Start of PAGE TEXT
Configuring Betamax¶
By now you’ve seen examples where we pass a great deal of keyword arguments to
use_cassette()
. You have also seen that we used
betamax.Betamax.configure()
. In this section, we’ll go into a deep
description of the different approaches and why you might pick one over the
other.
Global Configuration¶
Admittedly, I am not too proud of my decision to borrow this design from VCR, but I did and I use it and it isn’t entirely terrible. (Note: I do hope to come up with an elegant way to redesign it for v1.0.0 but that’s a long way off.)
The best way to configure Betamax globally is by using
betamax.Betamax.configure()
. This returns a
betamax.configure.Configuration
instance. This instance can be used
as a context manager in order to make the usage look more like VCR’s way of
configuring the library. For example, in VCR, you might do
VCR.configure do |config|
config.cassette_library_dir = 'examples/cassettes'
config.default_cassette_options[:record] = :none
# ...
End of PAGE TEXT
Start of ENTRIES SUPPLIED
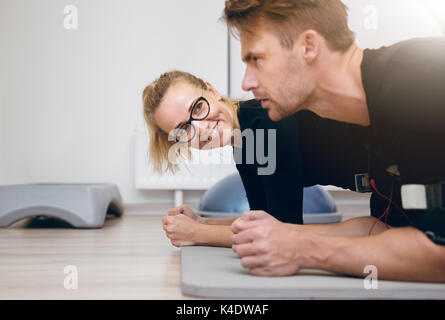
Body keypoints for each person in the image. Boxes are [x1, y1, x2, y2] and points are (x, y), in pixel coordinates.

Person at [223, 0, 445, 282]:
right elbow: (386, 230)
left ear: (309, 47)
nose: (246, 83)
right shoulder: (366, 123)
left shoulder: (415, 80)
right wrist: (285, 233)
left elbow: (438, 251)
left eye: (257, 59)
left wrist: (303, 250)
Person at [142, 70, 370, 248]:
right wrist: (203, 222)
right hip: (379, 184)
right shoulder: (243, 143)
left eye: (198, 107)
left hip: (393, 167)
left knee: (375, 232)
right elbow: (264, 220)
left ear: (211, 91)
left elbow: (280, 231)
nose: (200, 128)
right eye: (183, 129)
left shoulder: (264, 124)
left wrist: (197, 234)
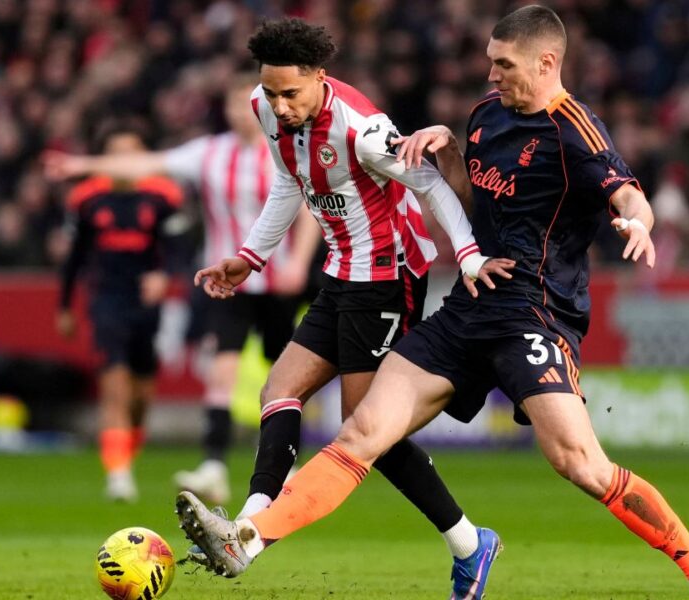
End of ENTRIES SUPPLIED
*YOUR INSTRUCTIONS:*
Could you extend the page text on configuring Betamax, picking up right after its final line?

*ANSWER SECTION:*
end
Where as with Betamax you might do
from betamax import Betamax
with Betamax.configure() as config:
config.cassette_library_dir = 'examples/cassettes'
config.default_cassette_options['record_mode'] = 'none'
Alternatively, since the object returned is really just an object and does not do anything special as a context manager, you could just as easily do
from betamax import Betamax
config = Betamax.configure()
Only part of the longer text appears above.